As we get nearer to the shortest day and the longest night the sunshine becomes an increasingly rare commodity. Our understanding over sunrise and sunset has always seemingly been set in stone...rise in the East, set in the West. Simple, right? IN UK terms, I always visualised that the sun rose over Kent and the line of sunrise crossed the UK going North-West, rising last in Stornoway. I was wrong.
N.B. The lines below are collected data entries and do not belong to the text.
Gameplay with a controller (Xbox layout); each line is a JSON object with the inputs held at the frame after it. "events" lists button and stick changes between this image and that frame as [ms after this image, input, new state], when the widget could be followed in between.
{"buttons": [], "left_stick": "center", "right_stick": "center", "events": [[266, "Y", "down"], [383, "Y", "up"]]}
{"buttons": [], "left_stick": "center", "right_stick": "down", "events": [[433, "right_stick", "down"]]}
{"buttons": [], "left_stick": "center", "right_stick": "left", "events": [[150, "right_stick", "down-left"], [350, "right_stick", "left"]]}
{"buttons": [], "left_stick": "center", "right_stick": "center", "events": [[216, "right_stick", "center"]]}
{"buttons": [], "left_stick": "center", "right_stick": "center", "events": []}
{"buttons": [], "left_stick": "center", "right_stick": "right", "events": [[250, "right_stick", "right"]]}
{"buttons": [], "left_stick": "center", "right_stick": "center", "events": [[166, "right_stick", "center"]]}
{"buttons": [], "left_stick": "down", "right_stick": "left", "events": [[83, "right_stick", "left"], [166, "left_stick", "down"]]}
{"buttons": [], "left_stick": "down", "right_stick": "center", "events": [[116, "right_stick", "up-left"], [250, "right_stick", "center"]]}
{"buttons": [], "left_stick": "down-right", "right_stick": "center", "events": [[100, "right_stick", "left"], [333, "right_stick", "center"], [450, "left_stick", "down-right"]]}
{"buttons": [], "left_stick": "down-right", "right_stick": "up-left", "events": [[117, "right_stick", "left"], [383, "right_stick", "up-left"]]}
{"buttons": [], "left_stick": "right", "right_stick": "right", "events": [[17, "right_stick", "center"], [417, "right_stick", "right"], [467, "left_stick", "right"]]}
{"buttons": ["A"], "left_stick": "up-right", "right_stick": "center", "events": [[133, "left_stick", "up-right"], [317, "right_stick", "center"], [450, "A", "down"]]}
What I didn't realise is that this is only true in Winter. In Summer, it rises first over Lerwick (in the Shetland isles), and advances south-west, rising last over Cornwall. And in Spring and Autumn, the direction is largely East-West. In summer, Lerwick's high latitude means it's possible to play golf at midnight (something their tourist board likes to highlight)
What you're seeing
The video loops around throughout the year. The white stripes show contours of 15 minutes' difference in sunrise time. The colours range from red (around 9am) to Blue (around 3am) with purples in the middle. In most cases, it takes the sun about an hour to sweep across the UK.
Note that I've used UTC (which is basically UK time but without Daylight Savings). The reason for this is to avoid the 'jolt' you'd see twice a year when the clocks change.
You can see the date in the top left; this is an option in Time Manager.
How it was done
This animation was done in QGIS using the Time Manager plugin, and with a Python script with ephem.
I used QGIS to divide the UK into a grid of 10km x 10km squares, and ditched those squares which were not over land. The centroids of each square were then exported to CSV with no geometry.
There's a useful Python library called ephem, which allows you to specify an observer point (lat/lon) and get sunrise, sunset times - amongst other things.
Processing the data
A short python script then goes through the year, one day at a time, and computes the sunrise and sunset times for each point. A unix timestamp field is added, defaulting to midnight of each day of 2015. This comes in handy for the next step - the animation. This data is written into a new CSV, and brought back into QGIS as a delimited layer.
Now, I can join the grid squares layer to this delimited layer, based on the timestamp. Time Manager will then render the grid for each "frame" using the timestamp we added in, and using the joined fields to style the layer according to the day of year.
The Time Manager plugin is now configured to step through one day at a time. This means that each day gets rendered as it's own .png file, and the join makes sure the colours change.
Creating the video with ffmpeg
I personally find that I can't get Time Manager to generate the video (perhaps it's just very slow). So instead I use a tool called ffmpeg, which is blazingly fast and has all sorts of cool options. I use this for Blender animations too.
ffmpeg can create movies from a series of .png files, as produced by time manager. Tip: you might want to move or delete the .pngw world files, as these can be interpreted as .png files by ffmpeg if you're not careful.
The mp4 codec can be a bit sniffy if the image dimensions aren't divisible by two, so my command line resizes the input to make sure this is the case.
It's a command line app, so not very friendly (see below)
ffmpeg -r 24 -i ./%04d.png -c:v libx264 -vf "scale=trunc(iw/2)*2:trunc(ih/2)*2" -r 30 -q 1 -pix_fm yuv420p ~/Videos/$1
Assuming using Linux, simply save that as ~/makemovie.sh, go to the directory where Time Manager left the files, and run
~/makemovie.sh mymovie.mp4
A few seconds later you now have an mp4 movie.